I’ve recently been trying to solve the challenge of working extracting files from AWS and getting them into Azure in my desired format. I wanted a solution that kept everything on the cloud and completely avoid local tin. I wanted it to have built-in auditing and error handling. I wanted something whizzy and new, to be honest! One way in which I attempted to tackle the task was with Azure Automation. In this post, I’ll overview Automation and explore how it stacked up for what I was attempting to use it for.
Overall Task: Get compressed (.tar.gz) files from AWS S3 to Azure, decompress the files, concatenate the contents and put in a different container for analytics magic
Like with most things I dropped myself into the deep-end on it so had fairly minimal knowledge of PowerShell and the Azure modules, therefore I fully expect more knowledgeable folks to wince at my stuff. General advice, “you should do it like this, then this…”‘s, and resource recommendations are all very welcome – leave a comment with them in!
Azure Automation
Azure Automation is essentially a hosted PowerShell script execution service. It seems to be aimed primarily at managing Azure resources, particularly via Desired State Configurations.
It is, however, a general PowerShell powerhouse, with scheduling capabilities and a bunch of useful features for the safe storage of credentials etc. This makes it an excellent tool if you’re looking to do something with PowerShell on a regular basis and need to interact with Azure.
Bits I used
Assets
The assets aspect of Automation I really loved. This section of functionality allows you to securely store values like API keys and credentials, and also contains schedules and modules but I’ll cover those separately.

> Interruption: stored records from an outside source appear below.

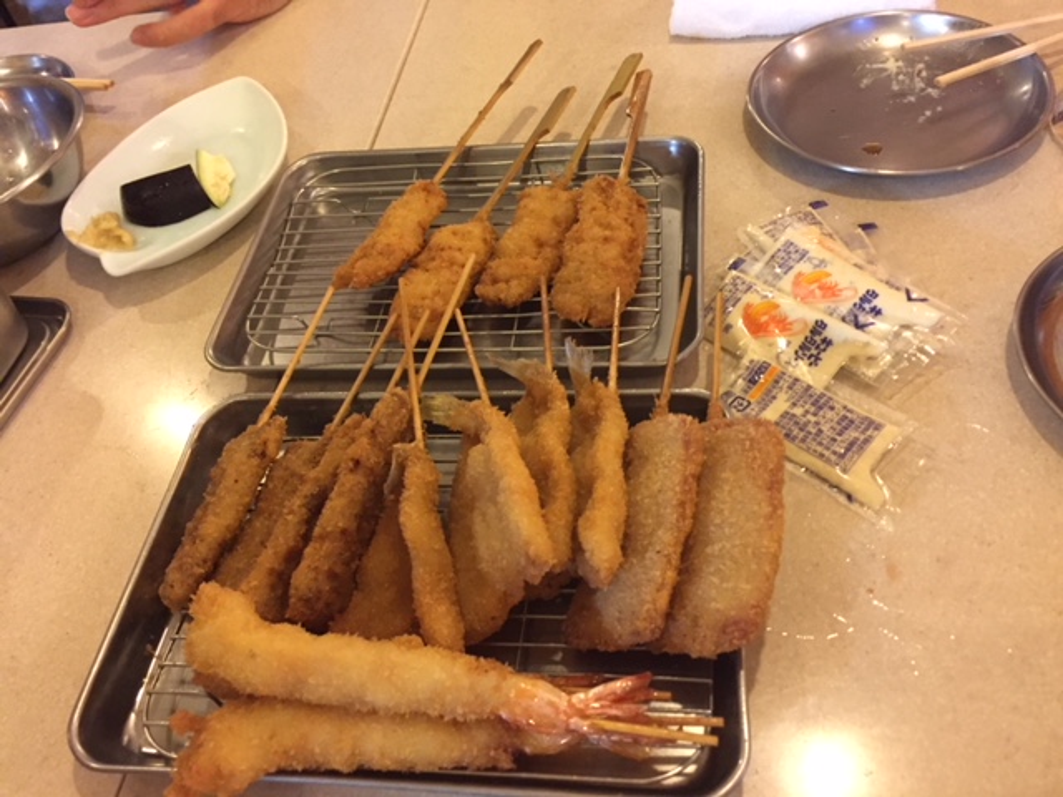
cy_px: 398
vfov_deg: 48.2
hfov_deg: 61.7
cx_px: 532
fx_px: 891
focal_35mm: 29
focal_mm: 4.15
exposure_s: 1/15
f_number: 2.2
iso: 250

Securely stored values can be retrieved by an Automation job and can continue being passed through the workflow in a secure fashion. This is pretty awesome!
In:
$rgname = "rg"
$automation = "posh"
if((Get-AzureAccount).Count -lt 1) {Login-AzureRmAccount}
New-AzureRmAutomationVariable –Name 'aws_accountkey' –Value 'blah' –Encrypted $false –AutomationAccountName $automation -ResourceGroupName $rgname
Out:
# Your account access key - must have read access to your S3 Bucket
$accessKey = (Get-AzureRMAutomationVariable -Name 'aws_accountkey' -ResourceGroupName $rgname -AutomationAccountName $automationaccount ).Value
Modules
To be able to work with S3 files, I needed a specific PoweShell module. You are able to add modules easily within the GUI. The nifty thing is you can import modules from the PowerShell Gallery, so I was able to use the AWSPowerShell module within my runbook.
Local dev
Uploading scripts and running them in just hoping they worked would be a poor development experience. Thankfully, there is an awesome addition to the PowerShell ISE that you can get via the PowerShell Gallery called the Azure Automation Authoring Toolkit. This enables you to make variables, make local versions of them, draft and publish runbooks. It’s a vital piece of tech for building Azure Automation runbooks.
Problems encountered
- Not a lot of Azure Automation docs use the Azure Resource Manager PoSh cmdlets, this made it tough sometimes to know what to do
- I couldn’t find a purely PowerShell solution for decompressing tar.gz files and the use of an exe like 7zip seemed difficult to achieve
Wrap up
In the end, I was only able to get the latest files from s3 and dump them into blob storage. I didn’t succeed at my goal but I was very impressed with Azure Automation and fully intend on using it in future. You can see an example of what I wrote for this task as a gist.
Thanks for reading and tips on improving the code or achieving the decompression of .tar.gz files will be gratefully received. If you haven’t used Automation yet, I recommend you give it a try.